Uzluk, sanatçının Konya veya civar şehirlerden birinde dünya ya gelip, öğrenimini Konya’da yaptığını belirtir. Bu sırada saray mensupları arasına katılmış ve Mevlâna ile tanışarak onun öğrencisi olmuştur. Dönemin önemli mimar ve nakkaşlarından Kaluyan’ın arkadaşıdır.
Ahmet Eflâkî’nin naklettiğine göre; Gürcü Hatun Kayseri’ye giderken yanına almak için Aynüddevle’den Mevlâna’nın resmini yapmasını istemiş. Bunun üzerine Mevlâna ressama poz vermiş. Ancak yaptığı her resim başka bir şekle bürünmüş (Eflaki, 2006, 348-349). Yine bir gün Aynüddevle İstanbul’dan bir manastırdan getirdiği Meryem-İsa resmini Mevlâna’ya gösterip: “Bu esere âşık oldum” demiş. Mevlâna da ona: “Bu kadar canlı ve başarılı bir ressam olarak sen, dünyayı yaratanın eserisin.
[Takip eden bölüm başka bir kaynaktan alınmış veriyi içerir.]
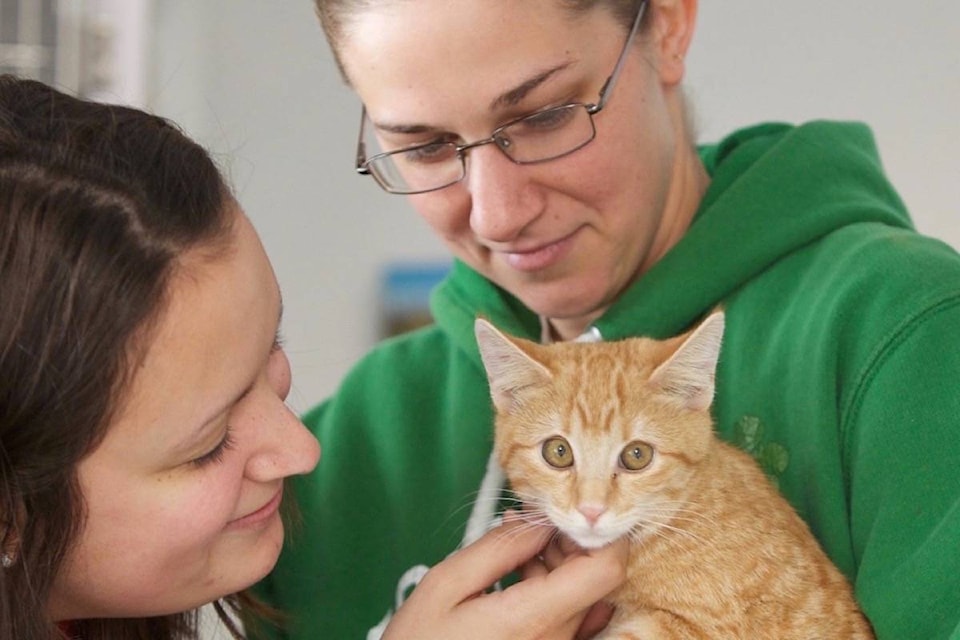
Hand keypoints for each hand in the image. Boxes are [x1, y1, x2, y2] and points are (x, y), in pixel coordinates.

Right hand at [382, 515, 626, 639]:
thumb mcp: (447, 585)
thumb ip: (498, 548)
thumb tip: (535, 521)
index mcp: (533, 620)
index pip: (605, 570)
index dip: (600, 534)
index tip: (574, 512)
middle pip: (592, 579)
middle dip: (566, 542)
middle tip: (528, 523)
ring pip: (579, 596)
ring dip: (556, 566)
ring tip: (513, 550)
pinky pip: (567, 619)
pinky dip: (550, 590)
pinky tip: (520, 577)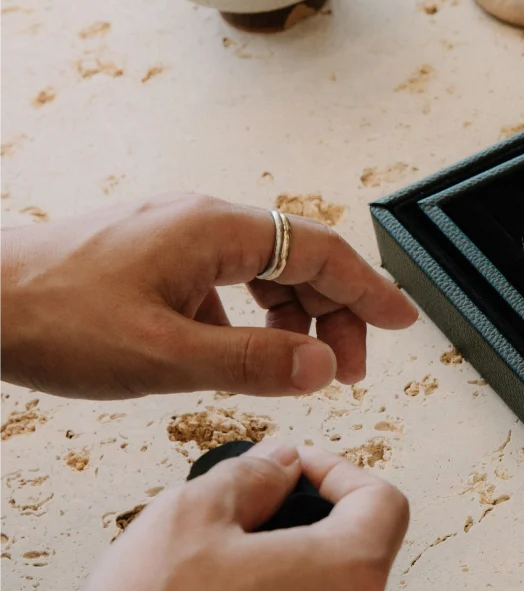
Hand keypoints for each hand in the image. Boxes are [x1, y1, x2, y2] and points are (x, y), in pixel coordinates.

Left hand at [0, 193, 417, 397]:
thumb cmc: (53, 318)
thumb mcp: (163, 355)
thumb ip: (252, 362)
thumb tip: (323, 365)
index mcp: (216, 230)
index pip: (320, 252)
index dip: (369, 290)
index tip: (403, 320)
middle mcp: (203, 221)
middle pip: (299, 259)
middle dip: (335, 313)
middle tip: (349, 369)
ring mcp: (177, 235)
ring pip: (264, 270)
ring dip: (293, 317)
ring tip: (300, 368)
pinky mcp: (155, 255)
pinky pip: (226, 280)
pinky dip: (249, 318)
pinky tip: (233, 356)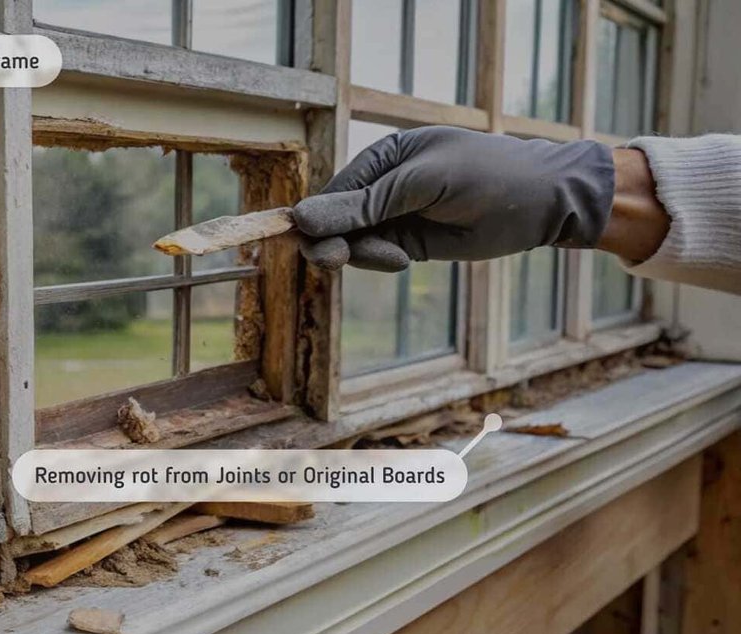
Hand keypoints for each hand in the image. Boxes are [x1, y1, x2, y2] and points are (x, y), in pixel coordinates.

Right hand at [293, 126, 616, 270]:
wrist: (546, 203)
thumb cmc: (489, 177)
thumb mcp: (423, 184)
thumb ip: (364, 204)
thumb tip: (302, 218)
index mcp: (382, 157)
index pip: (331, 191)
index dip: (314, 218)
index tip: (307, 243)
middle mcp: (383, 186)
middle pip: (335, 220)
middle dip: (333, 240)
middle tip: (334, 261)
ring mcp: (396, 216)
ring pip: (353, 242)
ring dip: (360, 254)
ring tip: (394, 259)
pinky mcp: (411, 242)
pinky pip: (376, 255)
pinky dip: (380, 261)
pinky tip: (403, 260)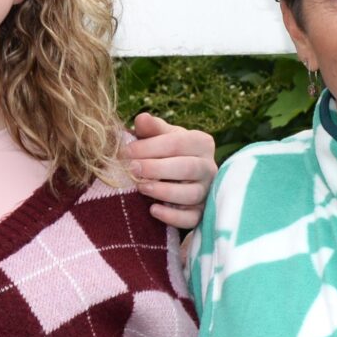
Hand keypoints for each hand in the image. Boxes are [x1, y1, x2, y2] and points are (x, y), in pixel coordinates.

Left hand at [127, 113, 218, 230]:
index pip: (178, 143)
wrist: (178, 177)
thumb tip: (142, 118)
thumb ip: (152, 128)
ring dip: (164, 192)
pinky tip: (153, 209)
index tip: (127, 152)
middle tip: (132, 169)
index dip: (150, 147)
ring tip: (141, 188)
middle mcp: (209, 167)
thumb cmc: (168, 152)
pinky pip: (192, 218)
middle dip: (157, 169)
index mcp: (201, 143)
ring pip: (192, 194)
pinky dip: (173, 216)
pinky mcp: (202, 213)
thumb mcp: (161, 137)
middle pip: (188, 168)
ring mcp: (207, 192)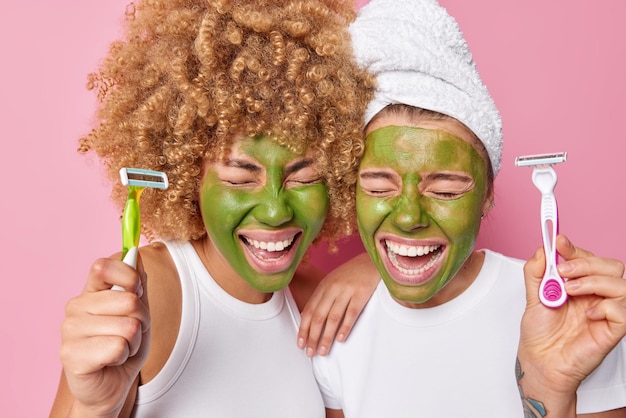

Cansız ve anlamsız bir resme âşık olunur mu?” demiş. Bunun üzerine ressam Müslüman olmuştur (Eflâki, 2006, 429-430).
Aynü’d-devle’den başka, Kaluyan el-Konevî Alâmeddin-i Kayser, Alâeddin-i Siryanuş Mevlâna’nın çevresindeki diğer ressamlardır.